Questions:
[1] Summarize the excerpt about the GEC in three sentences.
[2] Carry the excerpt about the GEC forward from its last line.

Excerpted text:
== == ==
The GEC's M&E Unit utilizes evidence-based and social science 
approaches, such as testing hypotheses to refine program design, to 
determine each program's effectiveness. For example, the GEC led an 
interagency and multinational campaign to delegitimize former ISIS 
leader Al Mawla. After the success of the first phase of the campaign, 
the GEC coordinated with partners to refine and conduct a second phase 
with more materials and a tailored media plan. As a result of the 
campaign's success, ISIS followers are so disillusioned with their 
leadership that Google analytic indices now show that ``al-Mawla'' 
related searches have shifted from references of ``The Destroyer'' to 
``The Canary Caliph'' and ``The Betrayer.'' The GEC also evaluates its 
programs, using its in-house evaluation capabilities and external 
third-party evaluators, to inform future planning and design and to 
refine methodologies and indicators of effectiveness.
    Additionally, consistent with the Evidence Act of 2018, the GEC is 
working with the Department's Bureau of Budget and Planning (BP) and 
the Office of U.S. Foreign Assistance (F) on their ``Learning Agenda'' 
--a 4-year strategic process to use evidence-based data to inform 
foreign policy decisions across a select group of questions. The GEC 
leads on the portion of the Agenda focused on strategic implementation 
of counter-disinformation and propaganda efforts throughout the 
Department.
                                 ______
                                 

                Responses of Ms. Uzra Zeya to Questions 
                     Submitted by Senator Ted Cruz

    Question. To what extent has DRL previously issued notices for 
projects aimed at documenting human rights violations occurring in 
Israel? Please explicitly cite and convey any notices you believe are 
precedents for or similar to SFOP0008613 in that context.
== == ==
Data records:
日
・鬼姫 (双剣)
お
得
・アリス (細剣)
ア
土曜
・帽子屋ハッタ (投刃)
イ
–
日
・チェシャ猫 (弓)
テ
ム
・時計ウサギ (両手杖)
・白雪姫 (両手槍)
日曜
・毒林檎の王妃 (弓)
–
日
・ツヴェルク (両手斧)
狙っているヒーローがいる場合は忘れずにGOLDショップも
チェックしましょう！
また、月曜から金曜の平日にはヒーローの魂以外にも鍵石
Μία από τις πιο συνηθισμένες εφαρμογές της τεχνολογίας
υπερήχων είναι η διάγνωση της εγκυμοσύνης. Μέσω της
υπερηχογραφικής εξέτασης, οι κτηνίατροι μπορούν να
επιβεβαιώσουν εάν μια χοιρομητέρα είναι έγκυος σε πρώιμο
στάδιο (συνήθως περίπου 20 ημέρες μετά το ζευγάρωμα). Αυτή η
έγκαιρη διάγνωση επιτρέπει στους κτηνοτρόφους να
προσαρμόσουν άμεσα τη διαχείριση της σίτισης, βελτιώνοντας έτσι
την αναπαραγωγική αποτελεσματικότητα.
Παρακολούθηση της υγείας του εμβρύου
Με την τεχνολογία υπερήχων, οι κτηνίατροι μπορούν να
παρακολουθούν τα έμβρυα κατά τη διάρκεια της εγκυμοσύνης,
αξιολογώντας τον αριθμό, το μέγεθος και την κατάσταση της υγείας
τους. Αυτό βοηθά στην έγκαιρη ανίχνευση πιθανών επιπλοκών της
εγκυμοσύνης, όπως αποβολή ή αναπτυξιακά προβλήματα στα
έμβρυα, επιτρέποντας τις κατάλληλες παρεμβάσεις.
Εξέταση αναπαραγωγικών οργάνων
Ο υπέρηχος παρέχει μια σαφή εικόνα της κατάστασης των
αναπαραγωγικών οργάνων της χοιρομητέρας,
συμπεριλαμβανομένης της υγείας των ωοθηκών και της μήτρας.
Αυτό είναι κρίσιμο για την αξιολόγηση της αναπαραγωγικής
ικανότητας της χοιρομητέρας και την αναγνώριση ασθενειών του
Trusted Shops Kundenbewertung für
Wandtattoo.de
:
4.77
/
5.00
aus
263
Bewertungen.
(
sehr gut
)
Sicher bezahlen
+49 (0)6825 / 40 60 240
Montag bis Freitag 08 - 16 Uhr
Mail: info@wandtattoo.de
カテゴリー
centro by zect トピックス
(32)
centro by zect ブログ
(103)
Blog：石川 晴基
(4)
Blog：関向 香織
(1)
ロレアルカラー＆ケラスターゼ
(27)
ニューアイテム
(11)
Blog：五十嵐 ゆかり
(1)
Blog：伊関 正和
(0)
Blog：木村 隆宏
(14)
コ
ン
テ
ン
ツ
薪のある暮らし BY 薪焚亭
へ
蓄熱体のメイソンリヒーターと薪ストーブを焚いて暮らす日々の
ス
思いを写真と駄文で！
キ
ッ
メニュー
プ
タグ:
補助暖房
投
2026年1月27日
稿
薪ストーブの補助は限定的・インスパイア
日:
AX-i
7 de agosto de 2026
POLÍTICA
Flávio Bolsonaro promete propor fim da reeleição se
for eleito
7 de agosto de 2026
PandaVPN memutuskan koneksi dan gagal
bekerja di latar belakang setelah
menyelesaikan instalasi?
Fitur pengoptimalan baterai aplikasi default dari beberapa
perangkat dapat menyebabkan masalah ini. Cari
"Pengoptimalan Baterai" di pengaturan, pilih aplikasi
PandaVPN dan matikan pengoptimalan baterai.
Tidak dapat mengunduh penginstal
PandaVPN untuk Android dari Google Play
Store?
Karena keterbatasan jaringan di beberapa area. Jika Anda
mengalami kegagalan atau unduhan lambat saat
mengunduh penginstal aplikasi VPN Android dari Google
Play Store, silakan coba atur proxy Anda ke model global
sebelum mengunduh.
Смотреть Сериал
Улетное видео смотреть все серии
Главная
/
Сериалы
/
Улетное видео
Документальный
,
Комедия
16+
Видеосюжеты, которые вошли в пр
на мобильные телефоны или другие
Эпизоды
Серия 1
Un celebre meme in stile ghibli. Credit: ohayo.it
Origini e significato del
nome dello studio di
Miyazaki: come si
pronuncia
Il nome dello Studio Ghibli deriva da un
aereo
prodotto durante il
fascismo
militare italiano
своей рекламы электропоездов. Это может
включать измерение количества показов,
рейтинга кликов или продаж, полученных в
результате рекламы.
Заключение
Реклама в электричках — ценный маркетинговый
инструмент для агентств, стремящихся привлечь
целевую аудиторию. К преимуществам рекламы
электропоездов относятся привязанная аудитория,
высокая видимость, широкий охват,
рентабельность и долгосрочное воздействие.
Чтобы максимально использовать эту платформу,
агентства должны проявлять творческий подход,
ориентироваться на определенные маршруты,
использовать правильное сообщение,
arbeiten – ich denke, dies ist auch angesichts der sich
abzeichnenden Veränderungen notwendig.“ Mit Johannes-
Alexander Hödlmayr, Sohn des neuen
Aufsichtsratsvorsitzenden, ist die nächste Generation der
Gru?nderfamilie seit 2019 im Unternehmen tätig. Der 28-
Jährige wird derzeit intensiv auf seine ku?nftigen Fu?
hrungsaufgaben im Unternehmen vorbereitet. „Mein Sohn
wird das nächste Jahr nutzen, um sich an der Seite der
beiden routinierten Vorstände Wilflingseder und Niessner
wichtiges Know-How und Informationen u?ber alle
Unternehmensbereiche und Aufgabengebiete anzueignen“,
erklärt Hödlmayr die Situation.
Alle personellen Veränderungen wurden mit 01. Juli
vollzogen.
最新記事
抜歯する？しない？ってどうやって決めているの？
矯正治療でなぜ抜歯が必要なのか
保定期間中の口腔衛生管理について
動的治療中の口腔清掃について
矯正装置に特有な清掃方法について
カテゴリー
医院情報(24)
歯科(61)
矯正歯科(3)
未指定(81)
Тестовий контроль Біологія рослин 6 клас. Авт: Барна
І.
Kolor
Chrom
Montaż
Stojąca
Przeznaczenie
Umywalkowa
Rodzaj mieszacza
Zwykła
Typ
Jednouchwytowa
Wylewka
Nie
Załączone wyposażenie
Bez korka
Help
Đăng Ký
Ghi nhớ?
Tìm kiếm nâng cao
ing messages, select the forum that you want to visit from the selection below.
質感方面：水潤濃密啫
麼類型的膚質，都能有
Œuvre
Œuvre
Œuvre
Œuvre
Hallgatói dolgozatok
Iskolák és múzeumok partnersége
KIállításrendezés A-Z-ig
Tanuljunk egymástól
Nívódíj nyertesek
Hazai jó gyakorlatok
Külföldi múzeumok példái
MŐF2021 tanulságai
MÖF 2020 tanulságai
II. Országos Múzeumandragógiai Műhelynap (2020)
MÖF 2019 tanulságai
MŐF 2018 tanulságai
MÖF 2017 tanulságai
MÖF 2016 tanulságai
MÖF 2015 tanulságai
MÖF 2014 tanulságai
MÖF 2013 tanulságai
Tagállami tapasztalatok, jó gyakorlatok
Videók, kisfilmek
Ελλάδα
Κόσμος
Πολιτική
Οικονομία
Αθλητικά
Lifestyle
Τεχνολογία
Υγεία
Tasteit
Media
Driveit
== == ==
Exercise responses:
[1] The GEC's M&E Unit uses evidence-based and social science approaches to determine program effectiveness. One example is its interagency and multinational campaign to delegitimize former ISIS leader Al Mawla, which had a refined second phase and shifted related searches from "The Destroyer" to "The Canary Caliph" and "The Betrayer." The GEC also evaluates its programs with in-house and third-party evaluators, leads the counter-disinformation and propaganda portion of the Department's four-year Learning Agenda under the Evidence Act of 2018, and is followed by a question from Senator Ted Cruz to Ms. Uzra Zeya about past DRL notices on documenting human rights violations in Israel.

[2]
    Answer. In 2019, DRL solicited in SFOP0006474, through an open 
competition, proposals for programs supporting civil society 
organizations to reduce barriers to full inclusion of members of 
marginalized groups in Israel in political and economic processes. DRL 
funds a wide range of programs aimed at promoting civil society 
engagement at the local level as well as on issues related to human 
rights violations by security forces around the world. We have not 
issued any solicitations for these specific activities with respect to 
Israel or the West Bank/Gaza previously.

    Question. What ``legal or security sector violations and housing, 
land, and property rights'' violations that have occurred or are 
occurring in Israel that you believe are relevant to projects described 
by SFOP0008613?

    Answer. This solicitation allows local civil society organizations 
to design and submit proposals based on their assessment of local 
conditions and which they deem relevant to the context in which they 
would work.

    Question. What sorts of products or deliverables you envision 
receiving from projects described by SFOP0008613?

    Answer. Local civil society organizations who apply under this 
solicitation will propose potential products or deliverables based on 
their assessment of local conditions.

    Question. What proposals have already been submitted for projects 
described by SFOP0008613?

    Answer. The number and organizational specifics of proposals are 
not known as the Notice of Funding Opportunity has not closed yet. 
Additionally, Department grants policy directs the process remain 
confidential until a Federal Assistance Award has been granted.